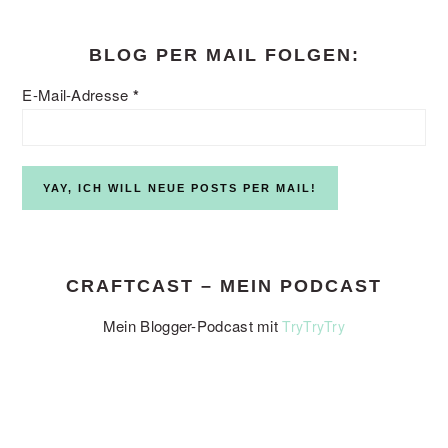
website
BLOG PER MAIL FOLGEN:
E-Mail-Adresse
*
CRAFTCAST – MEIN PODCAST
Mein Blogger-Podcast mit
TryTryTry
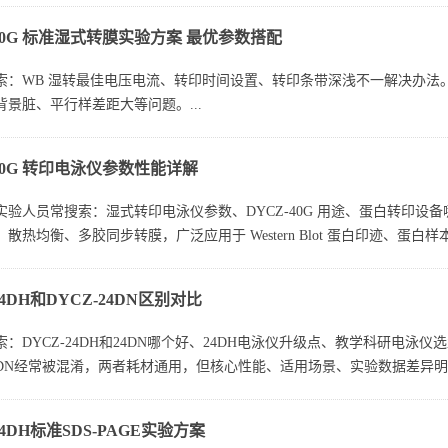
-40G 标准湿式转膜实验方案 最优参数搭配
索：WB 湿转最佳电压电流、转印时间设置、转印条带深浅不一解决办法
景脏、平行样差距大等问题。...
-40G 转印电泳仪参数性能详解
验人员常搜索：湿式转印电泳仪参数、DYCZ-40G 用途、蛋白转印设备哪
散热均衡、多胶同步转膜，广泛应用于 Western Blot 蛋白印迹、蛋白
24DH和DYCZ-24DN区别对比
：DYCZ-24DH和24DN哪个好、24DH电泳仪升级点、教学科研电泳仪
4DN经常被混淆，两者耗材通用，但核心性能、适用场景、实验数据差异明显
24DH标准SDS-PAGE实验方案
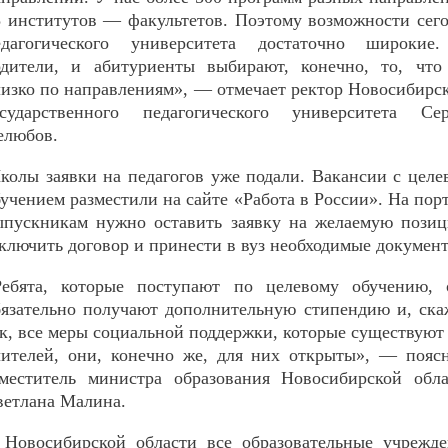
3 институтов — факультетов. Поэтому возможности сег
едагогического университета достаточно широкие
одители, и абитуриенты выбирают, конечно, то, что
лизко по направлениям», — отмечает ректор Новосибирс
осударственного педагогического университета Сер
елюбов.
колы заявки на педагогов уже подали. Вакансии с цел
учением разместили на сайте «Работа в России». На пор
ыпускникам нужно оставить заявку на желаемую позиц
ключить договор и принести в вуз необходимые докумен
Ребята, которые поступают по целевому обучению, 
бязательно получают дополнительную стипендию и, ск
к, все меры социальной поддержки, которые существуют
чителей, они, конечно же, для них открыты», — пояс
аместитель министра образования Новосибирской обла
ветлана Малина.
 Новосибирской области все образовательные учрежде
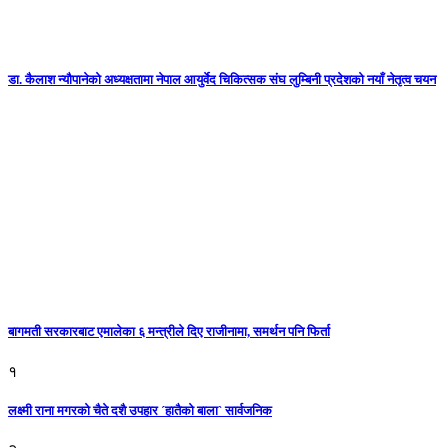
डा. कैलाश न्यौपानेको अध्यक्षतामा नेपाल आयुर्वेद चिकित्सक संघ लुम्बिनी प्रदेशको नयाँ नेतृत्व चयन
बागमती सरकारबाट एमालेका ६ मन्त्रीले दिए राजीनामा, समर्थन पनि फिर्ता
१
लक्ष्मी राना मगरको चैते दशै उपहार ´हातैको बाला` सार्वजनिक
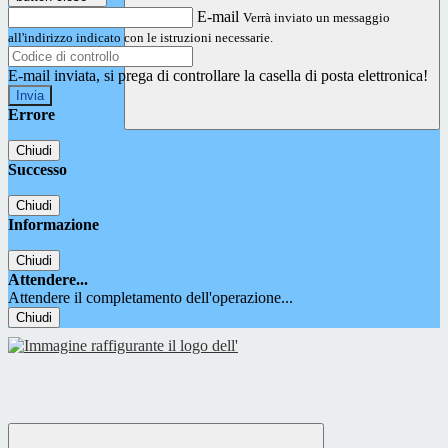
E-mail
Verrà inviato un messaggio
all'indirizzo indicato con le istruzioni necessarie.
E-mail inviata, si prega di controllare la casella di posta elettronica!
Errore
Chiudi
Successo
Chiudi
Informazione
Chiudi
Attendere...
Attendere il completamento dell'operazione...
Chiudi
• • • •
TO DO. Starting at the line of the listing that has "-40G 标准湿式转膜实验方案 最优参数搭配" and stopping after the one with "24DH标准SDS-PAGE实验方案", rewrite those lines with "实验方案" switched to "操作规程". Leave everything else the same.

RESPONSE TO THIS TASK.
-40G 标准湿式转膜操作规程 最优参数搭配
索：WB 湿转最佳电压电流、转印时间设置、转印条带深浅不一解决办法
景脏、平行样差距大等问题。...
-40G 转印电泳仪参数性能详解
验人员常搜索：湿式转印电泳仪参数、DYCZ-40G 用途、蛋白转印设备哪
散热均衡、多胶同步转膜，广泛应用于 Western Blot 蛋白印迹、蛋白
24DH和DYCZ-24DN区别对比
：DYCZ-24DH和24DN哪个好、24DH电泳仪升级点、教学科研电泳仪
4DN经常被混淆，两者耗材通用，但核心性能、适用场景、实验数据差异明显
24DH标准SDS-PAGE操作规程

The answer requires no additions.